November 3, 2012

Review: -- 15 MINUTES: KIM KARDASHIAN


This Review Originally Ran on Comics Bulletin
15 Minutes: Kim Kardashian
(Marc Shapiro, Noval Hernawan)
Bluewater Publications
What is the lesson we can draw from the fact that 15 Minutes: Kim Kardashian is even a thing? I mean, there must be some larger purpose to its existence, right? A product is released to fill a need or a desire. Just what is the thing behind this thing?
Perhaps it points to the idea that when we idolize the vainest among us we have shifted our priorities as a functioning society. Perhaps it serves as a cautionary tale, reminding us that when someone loves themselves too much it complicates their ability to love another. Maybe it forces us to come to terms with the fact that, yes, for women, being rich, attractive, and knowing how to fuck is indeed an entry into international stardom. Does acknowledging this make a person sound like a sexist or a realist? Does a comic like 15 Minutes: Kim Kardashian spur this larger debate?

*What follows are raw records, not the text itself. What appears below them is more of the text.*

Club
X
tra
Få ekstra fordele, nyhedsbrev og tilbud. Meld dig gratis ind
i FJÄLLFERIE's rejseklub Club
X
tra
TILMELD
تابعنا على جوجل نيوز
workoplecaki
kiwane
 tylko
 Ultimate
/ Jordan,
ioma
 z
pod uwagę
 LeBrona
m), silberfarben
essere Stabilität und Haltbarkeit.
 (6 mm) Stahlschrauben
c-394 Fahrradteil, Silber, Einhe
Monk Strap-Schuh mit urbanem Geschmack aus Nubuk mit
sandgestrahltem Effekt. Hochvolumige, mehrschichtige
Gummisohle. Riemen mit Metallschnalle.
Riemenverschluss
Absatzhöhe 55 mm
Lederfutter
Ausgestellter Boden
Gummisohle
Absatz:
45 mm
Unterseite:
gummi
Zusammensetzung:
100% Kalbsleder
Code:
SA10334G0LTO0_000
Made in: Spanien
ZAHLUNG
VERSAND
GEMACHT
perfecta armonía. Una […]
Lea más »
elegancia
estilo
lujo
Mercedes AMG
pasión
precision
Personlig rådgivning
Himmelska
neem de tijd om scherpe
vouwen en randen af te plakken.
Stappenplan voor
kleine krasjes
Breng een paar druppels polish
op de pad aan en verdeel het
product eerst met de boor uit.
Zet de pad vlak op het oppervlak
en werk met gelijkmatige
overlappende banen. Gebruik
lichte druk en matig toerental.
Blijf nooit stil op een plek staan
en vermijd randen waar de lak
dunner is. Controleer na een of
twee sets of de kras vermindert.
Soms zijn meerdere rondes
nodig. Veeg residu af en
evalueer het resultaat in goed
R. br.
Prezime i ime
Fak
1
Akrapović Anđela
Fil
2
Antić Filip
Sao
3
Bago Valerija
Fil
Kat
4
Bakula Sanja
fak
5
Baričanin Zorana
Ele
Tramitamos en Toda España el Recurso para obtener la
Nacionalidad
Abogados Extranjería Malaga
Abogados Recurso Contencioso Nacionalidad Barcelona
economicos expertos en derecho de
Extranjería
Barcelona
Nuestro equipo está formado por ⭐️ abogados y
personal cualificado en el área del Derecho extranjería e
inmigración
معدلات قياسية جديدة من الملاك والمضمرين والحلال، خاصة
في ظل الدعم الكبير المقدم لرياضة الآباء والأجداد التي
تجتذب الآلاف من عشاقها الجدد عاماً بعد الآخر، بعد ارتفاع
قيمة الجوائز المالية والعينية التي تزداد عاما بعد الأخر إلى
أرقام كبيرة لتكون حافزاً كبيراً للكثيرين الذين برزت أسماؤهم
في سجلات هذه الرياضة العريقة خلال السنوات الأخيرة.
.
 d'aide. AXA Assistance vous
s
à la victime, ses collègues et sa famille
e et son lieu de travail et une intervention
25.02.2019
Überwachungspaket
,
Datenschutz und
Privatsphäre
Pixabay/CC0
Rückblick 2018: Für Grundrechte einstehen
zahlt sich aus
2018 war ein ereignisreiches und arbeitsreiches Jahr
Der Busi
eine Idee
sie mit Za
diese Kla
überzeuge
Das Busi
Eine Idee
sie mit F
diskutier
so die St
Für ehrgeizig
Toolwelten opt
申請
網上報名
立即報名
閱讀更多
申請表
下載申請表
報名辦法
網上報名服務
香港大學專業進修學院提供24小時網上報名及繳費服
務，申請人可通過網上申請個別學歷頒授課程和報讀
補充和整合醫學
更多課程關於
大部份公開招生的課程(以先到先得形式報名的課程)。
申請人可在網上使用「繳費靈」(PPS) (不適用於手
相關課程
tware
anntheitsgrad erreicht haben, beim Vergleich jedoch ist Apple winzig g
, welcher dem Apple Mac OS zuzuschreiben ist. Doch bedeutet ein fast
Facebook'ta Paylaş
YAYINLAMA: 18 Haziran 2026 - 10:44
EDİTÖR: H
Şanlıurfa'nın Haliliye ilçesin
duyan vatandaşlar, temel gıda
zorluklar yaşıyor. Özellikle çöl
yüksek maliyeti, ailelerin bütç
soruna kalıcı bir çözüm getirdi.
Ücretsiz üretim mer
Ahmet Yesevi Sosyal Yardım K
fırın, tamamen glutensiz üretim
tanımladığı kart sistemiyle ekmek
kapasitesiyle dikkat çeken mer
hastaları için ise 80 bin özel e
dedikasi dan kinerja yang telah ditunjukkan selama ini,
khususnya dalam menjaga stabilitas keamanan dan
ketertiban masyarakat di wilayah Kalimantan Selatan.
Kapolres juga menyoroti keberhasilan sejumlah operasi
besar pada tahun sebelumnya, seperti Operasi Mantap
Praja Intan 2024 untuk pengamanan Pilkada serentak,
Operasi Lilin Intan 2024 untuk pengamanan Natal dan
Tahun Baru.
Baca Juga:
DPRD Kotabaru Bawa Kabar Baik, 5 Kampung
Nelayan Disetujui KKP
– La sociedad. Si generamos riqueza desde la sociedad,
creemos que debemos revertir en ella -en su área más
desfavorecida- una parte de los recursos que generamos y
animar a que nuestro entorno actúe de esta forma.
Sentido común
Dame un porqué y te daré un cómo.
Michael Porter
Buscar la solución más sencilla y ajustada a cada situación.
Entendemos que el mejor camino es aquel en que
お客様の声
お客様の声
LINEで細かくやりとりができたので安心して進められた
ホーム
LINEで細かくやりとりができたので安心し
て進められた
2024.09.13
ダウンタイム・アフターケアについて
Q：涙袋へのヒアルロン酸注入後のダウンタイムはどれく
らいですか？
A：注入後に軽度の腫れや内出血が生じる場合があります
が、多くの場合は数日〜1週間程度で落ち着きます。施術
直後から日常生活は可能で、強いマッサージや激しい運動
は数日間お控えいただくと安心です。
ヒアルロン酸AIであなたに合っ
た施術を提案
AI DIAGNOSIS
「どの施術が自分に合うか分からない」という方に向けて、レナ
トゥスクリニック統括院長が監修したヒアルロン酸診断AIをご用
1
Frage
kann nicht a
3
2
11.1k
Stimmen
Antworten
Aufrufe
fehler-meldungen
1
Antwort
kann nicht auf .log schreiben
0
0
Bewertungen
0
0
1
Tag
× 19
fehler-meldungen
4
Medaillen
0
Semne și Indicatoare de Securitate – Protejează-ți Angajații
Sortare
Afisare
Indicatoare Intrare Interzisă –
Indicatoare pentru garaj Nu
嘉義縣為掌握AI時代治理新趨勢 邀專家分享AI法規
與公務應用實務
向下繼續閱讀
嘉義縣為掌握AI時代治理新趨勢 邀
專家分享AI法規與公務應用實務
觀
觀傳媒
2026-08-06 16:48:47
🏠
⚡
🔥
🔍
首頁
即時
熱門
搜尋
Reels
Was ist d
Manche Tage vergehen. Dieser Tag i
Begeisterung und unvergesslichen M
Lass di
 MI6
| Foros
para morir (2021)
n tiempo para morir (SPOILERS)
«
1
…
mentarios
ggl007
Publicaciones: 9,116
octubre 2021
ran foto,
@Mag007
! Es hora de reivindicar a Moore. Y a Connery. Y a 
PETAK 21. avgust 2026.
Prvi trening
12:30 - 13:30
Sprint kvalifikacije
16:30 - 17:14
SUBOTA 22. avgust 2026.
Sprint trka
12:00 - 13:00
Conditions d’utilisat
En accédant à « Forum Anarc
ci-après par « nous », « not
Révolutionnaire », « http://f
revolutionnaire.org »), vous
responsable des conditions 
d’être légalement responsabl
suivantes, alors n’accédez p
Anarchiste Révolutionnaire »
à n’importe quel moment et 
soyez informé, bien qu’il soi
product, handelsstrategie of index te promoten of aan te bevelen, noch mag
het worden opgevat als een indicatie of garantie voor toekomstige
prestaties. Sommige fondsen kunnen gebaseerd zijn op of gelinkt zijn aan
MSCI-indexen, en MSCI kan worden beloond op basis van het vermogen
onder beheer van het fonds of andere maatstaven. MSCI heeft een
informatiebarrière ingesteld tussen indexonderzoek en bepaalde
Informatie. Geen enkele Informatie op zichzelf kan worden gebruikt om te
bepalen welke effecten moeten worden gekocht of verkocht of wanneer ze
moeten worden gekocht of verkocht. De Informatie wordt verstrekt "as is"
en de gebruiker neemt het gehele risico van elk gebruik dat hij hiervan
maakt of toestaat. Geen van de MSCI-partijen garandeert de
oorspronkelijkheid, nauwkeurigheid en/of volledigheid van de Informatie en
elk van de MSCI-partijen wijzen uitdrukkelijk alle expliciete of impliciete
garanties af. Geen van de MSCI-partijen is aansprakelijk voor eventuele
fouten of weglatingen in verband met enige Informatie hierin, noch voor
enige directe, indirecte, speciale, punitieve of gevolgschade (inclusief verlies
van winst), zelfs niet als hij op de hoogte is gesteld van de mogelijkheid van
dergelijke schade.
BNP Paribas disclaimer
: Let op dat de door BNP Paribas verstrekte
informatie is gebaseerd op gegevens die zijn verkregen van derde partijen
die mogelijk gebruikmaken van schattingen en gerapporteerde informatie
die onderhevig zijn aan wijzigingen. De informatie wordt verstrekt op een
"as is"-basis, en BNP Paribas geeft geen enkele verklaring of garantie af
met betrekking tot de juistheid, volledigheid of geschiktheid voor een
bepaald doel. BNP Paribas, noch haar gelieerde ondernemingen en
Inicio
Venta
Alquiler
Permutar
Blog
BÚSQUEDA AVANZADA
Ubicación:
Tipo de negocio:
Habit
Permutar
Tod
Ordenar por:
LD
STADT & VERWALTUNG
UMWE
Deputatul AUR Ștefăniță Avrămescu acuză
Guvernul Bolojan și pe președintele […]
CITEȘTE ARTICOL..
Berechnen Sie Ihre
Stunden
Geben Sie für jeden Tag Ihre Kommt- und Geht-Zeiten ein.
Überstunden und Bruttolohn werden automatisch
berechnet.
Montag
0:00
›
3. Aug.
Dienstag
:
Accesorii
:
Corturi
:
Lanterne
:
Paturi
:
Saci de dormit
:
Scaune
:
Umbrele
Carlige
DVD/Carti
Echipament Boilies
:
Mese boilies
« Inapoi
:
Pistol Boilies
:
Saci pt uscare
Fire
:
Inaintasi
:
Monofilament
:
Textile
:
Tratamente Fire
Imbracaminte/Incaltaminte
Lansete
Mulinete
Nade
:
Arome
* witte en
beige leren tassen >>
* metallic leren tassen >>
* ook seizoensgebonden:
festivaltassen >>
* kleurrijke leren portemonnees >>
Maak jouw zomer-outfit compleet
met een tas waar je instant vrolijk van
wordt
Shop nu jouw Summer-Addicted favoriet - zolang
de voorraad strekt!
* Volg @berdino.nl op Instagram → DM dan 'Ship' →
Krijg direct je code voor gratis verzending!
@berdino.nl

 Or is this really a crappy comic about some insipid woman who has been foisted into our collective consciousness by the sheer power of a bored media, neither the comic nor the woman worth a passing glance as we gird ourselves to make more important decisions affecting our lives, like whether it will be using credit or debit to pay for our Ho-Hos and six pack of Bud?
What 15 Minutes: Kim Kardashian has done, really, is confuse the hell out of me. As much as there is a hollow idolization of vapidity in Marc Shapiro’s writing, there is also a more subtle level of snark that rides its underbelly. It is as if he took this writing gig with one hand on his wallet and the other punching us in the nose. This comic is as much a "Don’t you wish you could be?" as it is a "Come at me, bro." There is, perhaps, a challenge inherent in this comic, I just can’t decipher either what is at stake or what is the reward.
Adding to the conundrum is Noval Hernawan’s art. This is a comic about a woman who is universally desired partly for her physical beauty. In this book, though, there is panel after panel of her looking haggard and hideous, whored out and wan. Is this by intention in order to promulgate the larger themes that Shapiro is pursuing, or is this just a result of the limited talent of a hack artist working cheap on a disposable product, as much a piece of effluvium as Kim Kardashian herself?
15 Minutes: Kim Kardashian may just be one of the most important comics to hit the racks in decades, a penetrating indictment of celebrity culture and American values, or it may just be a complete piece of crap. I have no idea.